My favorite tale was, "The Last Stand," about an injured soldier, Kit, back from the war and very aware that his wife, Helene, had been pulling away from him while he was deployed. It's told from his perspective, so the reader sympathizes with his plight, his longing to make it work. The reader knows Kit's a good guy that loves his wife and the extent to which he wants to make things up to her. The complexity of Fallon's writing is such that she manages to convey Helene's unhappiness through Kit's point of view in a manner that makes it clear she's not in the wrong for doing what she does, harsh as it is. The marriage is simply a casualty of war. It's his story, but you sympathize for her as well and admire her strength for following through.

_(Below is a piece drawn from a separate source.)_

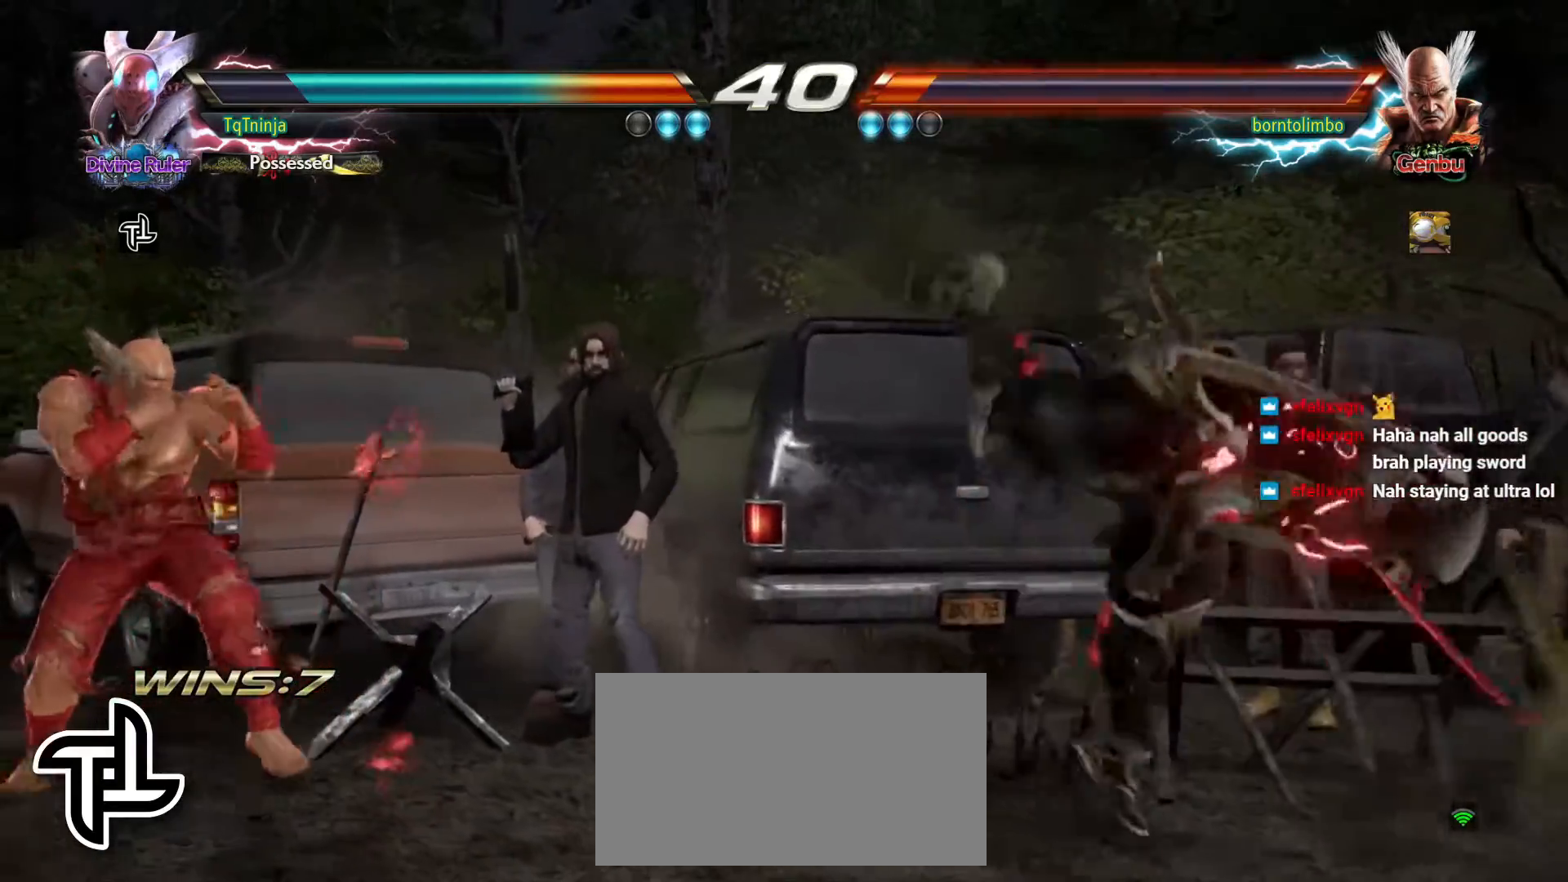
{"buttons": [], "left_stick": "center", "events": [[250, "CIRCLE", "down"], [250, "CROSS", "down"], [333, "CROSS", "up"], [350, "CIRCLE", "up"]]}
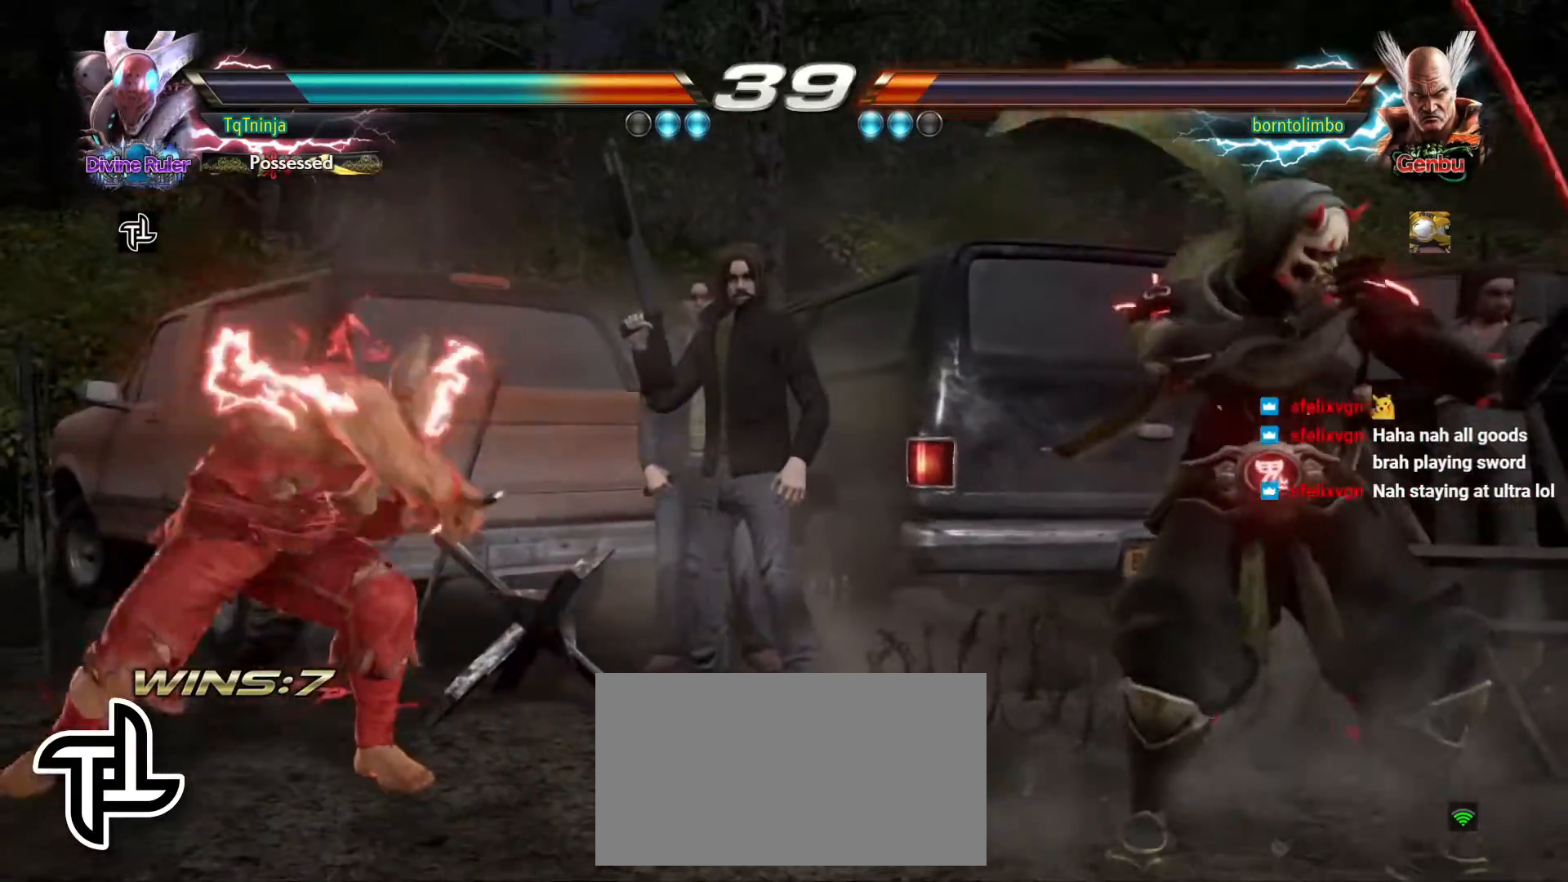
{"buttons": [], "left_stick": "center", "events": [[333, "CROSS", "down"], [367, "CROSS", "up"], [417, "CROSS", "down"], [467, "CROSS", "up"]]}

The stories in this collection strike a somber note over all, and that's appropriate, because war is only ever fun and happy in John Wayne movies. As a writer, I am jealous of Fallon's effortless poetic prose (it's subtle like egg foam folded into waffle batter). The collection is ultimately fair to both the military and its service men and women in its depiction. There are no twirling mustachios or Schwarzeneggeresque heroes here, just flesh and blood human beings from the mind of a great talent.
I highly recommend reading "You Know When The Men Are Gone."